Identifiability Project |
L. Sweeney
Patient Identifiability in Pharmaceutical Marketing Data.
Data Privacy Lab Working Paper 1015. Cambridge 2011.
(PDF).
Keywords: HIPAA Privacy Rule, identifiability, data privacy, re-identification
Related links:
Does pharmaceutical marketing data expose patient records? In 2003, just after the promulgation of the HIPAA Privacy Rule,
a major American pharmaceutical company commissioned a report across 9 states to determine the number of people in those
states who may be at risk of being identified if patient pharmacy claims data used for marketing were shared.
In May 2003 the report showed that 2.3% of individuals could be uniquely identified from the de-identified prescription
records used for marketing purposes at the time and that 6.1% were identifiable to a binsize of 2 (i.e., the record
either uniquely related to one named person or related indistinguishably to 2 identified people). These results used
prescription information {drug, dosage and refill information, patient diagnosis, patient ZIP inferred from pharmacy
ZIP, prescription fill date}. No explicit patient identifiers (e.g., name or address) appeared in the data.
The prescribing doctor was not uniquely identified. Results were based on the states: New York, Illinois, Michigan,
Massachusetts, Florida, California, Pennsylvania, Texas, and Arizona. The primary means of re-identification
was linking the prescription records to ambulatory and hospital discharge data using patient {diagnosis, inferred
ZIP, and drug, dosage and refill information} to learn more patient demographics and then linking that result
to a voter list (or other population register) to learn the names of the subjects of the prescriptions.
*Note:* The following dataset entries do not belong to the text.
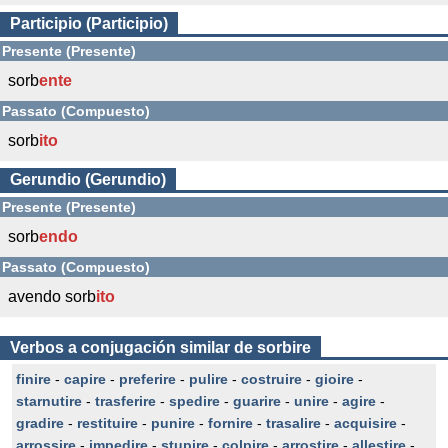
Participio (Participio)
Presente (Presente)
sorb
ente
Passato (Compuesto)
sorb
ito
Gerundio (Gerundio)
Presente (Presente)
sorb
endo
Passato (Compuesto)
avendo sorb
ito
Verbos a conjugación similar de sorbire
finire
-
capire
-
preferire
-
pulire
-
costruire
-
gioire
-
starnutire
-
trasferire
-
spedire
-
guarire
-
unire
-
agire
-
gradire
-
restituire
-
punire
-
fornire
-
trasalire
-
acquisire
-
arrossire
-
impedire
-
stupire
-
colpire
-
arrostire
-
allestire
-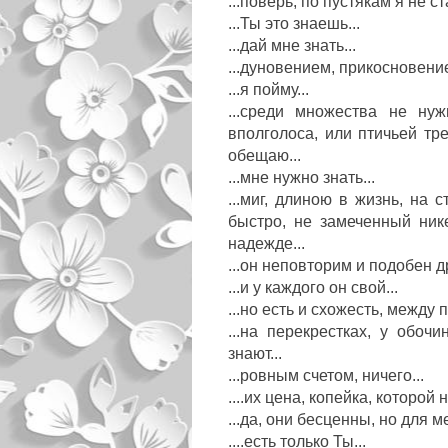
...поверь, по пустякам я не с
...Ты это знаешь...
...дай мне знать...
...дуновением, прикосновение
...я пойму...
...среди множества не нуж
вполголоса, или птичьей тр
обещаю...
...мне нужно знать...
...миг, длиною в жизнь, на 
быстро, не замеченный ник
надежде...
...он неповторим и подобен д
...и у каждого он свой...
...но есть и схожесть, между п
...на перекрестках, у обоч
знают...
...ровным счетом, ничего...
....их цена, копейка, которой н
...да, они бесценны, но для ме
....есть только Ты...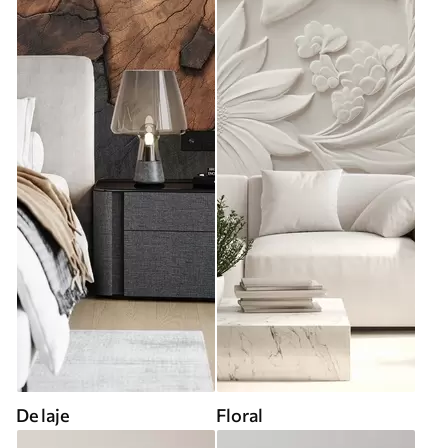
De laje
Floral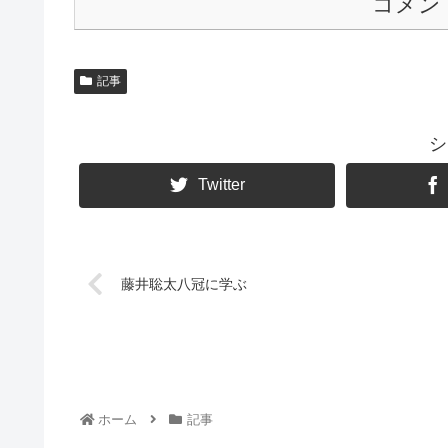
コメン
記事
シ
Twitter
藤井聡太八冠に学ぶ
ホーム
記事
In comparison, the HIPAA Safe Harbor tends to re-identify about 0.04% of the population, thereby showing that
in general more personal information is put at risk in these data than with the HIPAA Safe Harbor, however variability
exists in re-identification rates from state to state with some states having re-identification rates less than the HIPAA
Safe Harbor. Other privacy observations found in the data, but not part of the analysis, include: (1) the data did
not segment or restrict access to special medical classes protected by law, such as psychiatric and HIV related
prescriptions; and, (2) the data made it possible to construct a patient's prescription profile over time, which
could further increase re-identification risk. This paper summarizes the earlier 2003 report, reviews subsequent
publication, and imposes the emergent scientific-legal approach of comparing re-identification rates to the HIPAA Safe Harbor.
In the end though, this paper demonstrates the best of measuring de-identification risks while exposing the perils of de-identification as a regime.